In fact, diversity training can make matters worse. That's because focusing on difference actually tends to increase prejudice. "It may activate bias rather than reduce it," says Prof. Paluck. "When you make these explicit and conscious attempts to regulate your thoughts, this can sometimes exaggerate stereotyping and raise issues that may not otherwise have come up."
In other words, if we want people to work better together, maybe we should focus on our common humanity instead.
Personally, I think diversity is a good and necessary thing. We should have a civil service that looks more or less like the people it's supposed to serve. And in Ontario, we generally do. Most of this admirably diverse work force say they have good relations with their colleagues and feel fairly treated by their employer. So rosy is this picture that you might even think the government's vast diversity machine is a solution looking for a problem.

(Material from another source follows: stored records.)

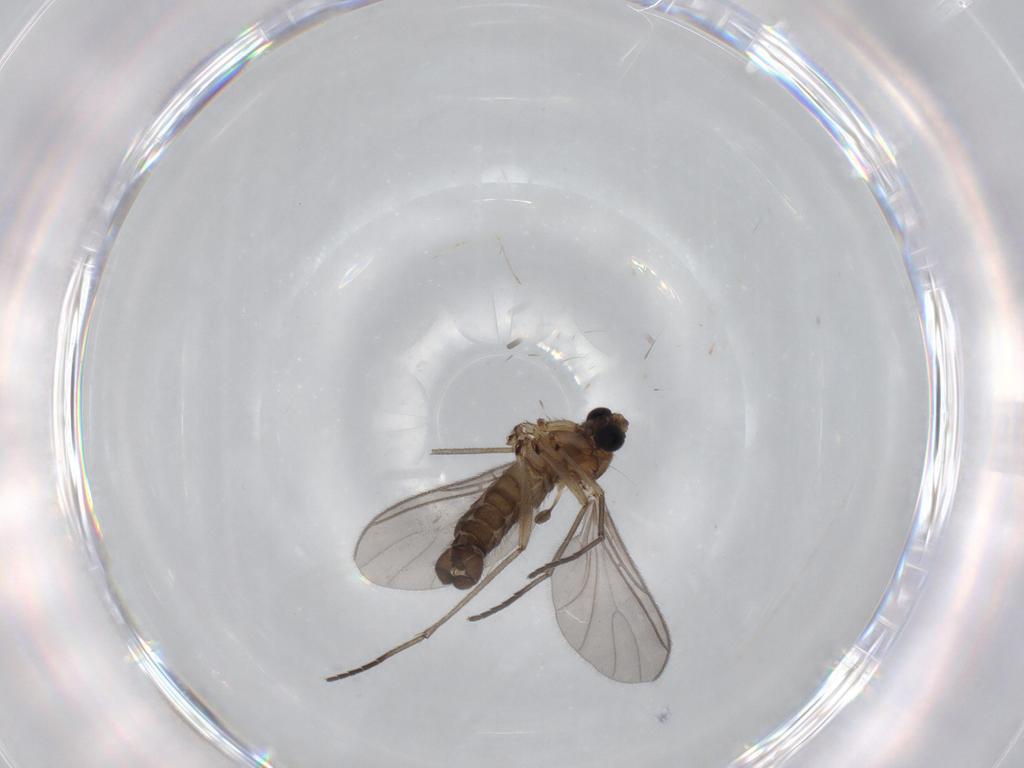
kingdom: Animalia
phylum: Arthropoda
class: Insecta
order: Diptera
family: Sciaridae
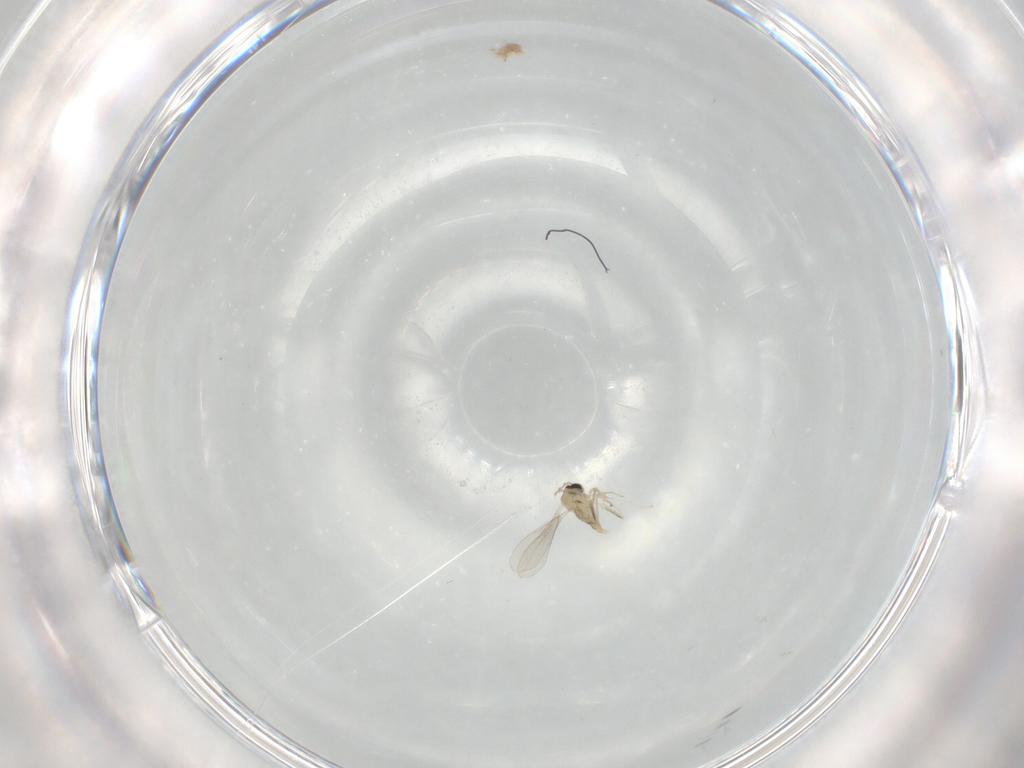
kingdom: Animalia
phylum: Arthropoda
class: Insecta
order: Diptera
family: Cecidomyiidae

This is not the official view, needless to say. The official view is that, as our workplaces become more and more diverse, we are in need of more and more training. The new frontier is "micro-inequities." Never heard of them? You will.
"While they may appear as rudeness, micro-inequities are often motivated by a desire to exclude or discriminate," says the civil service training manual. Examples of micro-inequities include constantly interrupting people when they're talking, making them wait while you're on the cellphone, and so on. I used to think of such stuff as "behaving like a jerk," but now I know better. Micro-inequities, insists one expert, "have been a principal scaffolding for discrimination."
As long as diversity experts are able to redefine poor interpersonal skills as proof of bias, they will never lack for work. Yet, not everyone wants to play this game. A bracing number of the Ontario civil servants who responded to the diversity survey - roughly 20 per cent of them - declined to answer the questions about their ethnic background, culture, skin colour, religion or sexual preferences. Good for them. Their message is, we're all Canadians, or soon will be. And the rest of it is really nobody else's business.